Nearest Green and Jack Daniel
During his time on Call’s farm, Green apprenticed a young white boy by the name of Jasper Newton “Jack” Daniel. Green taught Daniel how to make Tennessee whiskey, and his teachings and techniques would become the backbone of Daniel’s business venture. Daniel began selling Jack Daniel’s Tennessee Whiskey in 1875. He asked Green to be the first master distiller of the Jack Daniel’s Distillery. Green went on to work with Daniel until sometime after 1881, when Daniel moved the distillery to its present-day location of Cave Spring Hollow. Green’s sons, George and Eli, and his grandsons, Ott, Jesse, and Charlie, all worked at the new distillery.

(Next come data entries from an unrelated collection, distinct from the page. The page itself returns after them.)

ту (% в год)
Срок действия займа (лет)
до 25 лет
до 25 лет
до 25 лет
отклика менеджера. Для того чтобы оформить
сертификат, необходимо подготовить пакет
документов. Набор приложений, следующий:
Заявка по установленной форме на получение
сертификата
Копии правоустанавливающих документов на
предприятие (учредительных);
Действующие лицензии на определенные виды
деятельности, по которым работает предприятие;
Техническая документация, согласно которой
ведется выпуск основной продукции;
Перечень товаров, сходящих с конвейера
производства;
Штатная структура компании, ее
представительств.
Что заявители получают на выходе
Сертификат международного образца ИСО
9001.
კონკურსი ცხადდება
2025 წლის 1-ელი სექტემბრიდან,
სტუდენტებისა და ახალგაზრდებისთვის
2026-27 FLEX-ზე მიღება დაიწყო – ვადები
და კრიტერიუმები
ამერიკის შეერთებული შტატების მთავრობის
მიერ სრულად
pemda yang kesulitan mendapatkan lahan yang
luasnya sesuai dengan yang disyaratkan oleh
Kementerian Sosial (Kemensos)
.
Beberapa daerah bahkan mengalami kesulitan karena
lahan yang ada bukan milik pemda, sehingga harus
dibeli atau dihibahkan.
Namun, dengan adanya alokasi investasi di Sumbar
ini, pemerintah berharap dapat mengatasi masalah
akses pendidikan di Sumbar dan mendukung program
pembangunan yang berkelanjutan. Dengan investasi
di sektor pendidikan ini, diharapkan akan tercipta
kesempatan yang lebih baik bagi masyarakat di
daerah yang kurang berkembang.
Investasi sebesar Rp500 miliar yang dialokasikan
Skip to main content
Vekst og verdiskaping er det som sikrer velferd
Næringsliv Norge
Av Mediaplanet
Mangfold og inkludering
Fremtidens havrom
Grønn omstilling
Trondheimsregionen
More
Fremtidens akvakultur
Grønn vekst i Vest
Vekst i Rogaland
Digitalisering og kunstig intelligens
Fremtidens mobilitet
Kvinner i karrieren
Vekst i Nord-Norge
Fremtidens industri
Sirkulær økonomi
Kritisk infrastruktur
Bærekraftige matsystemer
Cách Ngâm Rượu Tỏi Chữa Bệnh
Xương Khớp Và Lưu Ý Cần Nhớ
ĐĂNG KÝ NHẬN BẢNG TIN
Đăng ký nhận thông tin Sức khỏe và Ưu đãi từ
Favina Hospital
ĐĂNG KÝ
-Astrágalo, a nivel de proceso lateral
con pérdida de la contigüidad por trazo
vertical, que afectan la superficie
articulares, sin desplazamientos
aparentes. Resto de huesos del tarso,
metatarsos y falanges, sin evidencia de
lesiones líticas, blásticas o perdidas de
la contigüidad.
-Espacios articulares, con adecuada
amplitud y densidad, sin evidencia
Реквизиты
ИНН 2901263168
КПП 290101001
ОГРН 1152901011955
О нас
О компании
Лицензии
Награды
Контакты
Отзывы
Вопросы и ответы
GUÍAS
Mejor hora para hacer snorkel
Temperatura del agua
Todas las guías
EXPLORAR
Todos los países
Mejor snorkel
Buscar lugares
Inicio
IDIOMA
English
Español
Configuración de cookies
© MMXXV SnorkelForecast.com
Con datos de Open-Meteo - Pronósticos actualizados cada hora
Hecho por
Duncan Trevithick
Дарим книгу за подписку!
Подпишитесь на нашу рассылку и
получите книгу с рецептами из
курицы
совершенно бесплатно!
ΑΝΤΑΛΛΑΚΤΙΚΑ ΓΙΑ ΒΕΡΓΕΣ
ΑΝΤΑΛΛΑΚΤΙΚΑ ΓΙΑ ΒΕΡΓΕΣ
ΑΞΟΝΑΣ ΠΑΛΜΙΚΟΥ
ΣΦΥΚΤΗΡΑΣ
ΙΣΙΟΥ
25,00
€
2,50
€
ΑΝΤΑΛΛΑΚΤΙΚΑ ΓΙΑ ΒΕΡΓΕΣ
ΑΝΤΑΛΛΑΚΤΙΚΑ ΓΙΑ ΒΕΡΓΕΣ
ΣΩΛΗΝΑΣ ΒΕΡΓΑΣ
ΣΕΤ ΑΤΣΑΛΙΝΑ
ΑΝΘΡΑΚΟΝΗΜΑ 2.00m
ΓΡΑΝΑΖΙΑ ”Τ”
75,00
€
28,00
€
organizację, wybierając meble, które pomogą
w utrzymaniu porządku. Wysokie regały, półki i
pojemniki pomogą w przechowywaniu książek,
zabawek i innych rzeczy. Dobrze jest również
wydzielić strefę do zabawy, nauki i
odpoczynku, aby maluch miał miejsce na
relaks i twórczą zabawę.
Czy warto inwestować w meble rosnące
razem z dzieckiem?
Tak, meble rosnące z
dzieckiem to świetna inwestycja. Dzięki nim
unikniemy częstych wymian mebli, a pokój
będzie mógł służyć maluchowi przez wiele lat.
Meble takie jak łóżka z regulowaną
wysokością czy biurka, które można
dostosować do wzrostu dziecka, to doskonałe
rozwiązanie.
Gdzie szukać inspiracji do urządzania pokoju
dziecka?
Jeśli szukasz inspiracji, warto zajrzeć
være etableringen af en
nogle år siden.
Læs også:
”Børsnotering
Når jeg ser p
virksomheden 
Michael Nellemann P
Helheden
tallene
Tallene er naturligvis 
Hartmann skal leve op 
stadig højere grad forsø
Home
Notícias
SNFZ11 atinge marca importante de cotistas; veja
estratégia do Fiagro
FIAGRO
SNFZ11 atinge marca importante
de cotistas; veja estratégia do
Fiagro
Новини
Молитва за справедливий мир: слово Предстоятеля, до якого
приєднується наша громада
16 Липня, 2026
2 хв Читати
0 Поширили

Green’s story represents the intertwined history of whiskey and slavery. Enslaved persons made up the bulk of distilling labor. While some white distillers acknowledged the work of skilled Black distillers, they also took credit for the products and processes that resulted from their knowledge.
Uncle Nearest is the best whiskey maker that I know of. . . . I want [Daniel] to become the world's best whiskey distiller—if he wants to be.
Dan Call, c.a. 1850
A Lasting Legacy
For decades, it was largely unknown that Green had contributed so much to the Jack Daniel’s Tennessee Whiskey many enjoy today. His legacy became publicly known with the publication of Jack Daniel’s Legacy by Ben A. Green (no relation) in 1967. However, it wouldn’t be until 2016 that Brown-Forman, the parent company of Jack Daniel’s Distillery, publicly acknowledged Nearest with a series of digital campaigns and additions to distillery tours. Fawn Weaver, the founder of the Nathan Green Foundation, played an instrumental role in spotlighting Green’s life using archival work and a community-focused historical approach. She drew on the collective memory of Black residents in Lynchburg, Tennessee, where oral histories continued to circulate Green’s memory and legacy.
As other culinary histories are revisited, we can expect that the stories of many more men and women like Nathan Green will take a more prominent - and more deserving - place in the histories of our country's food archives.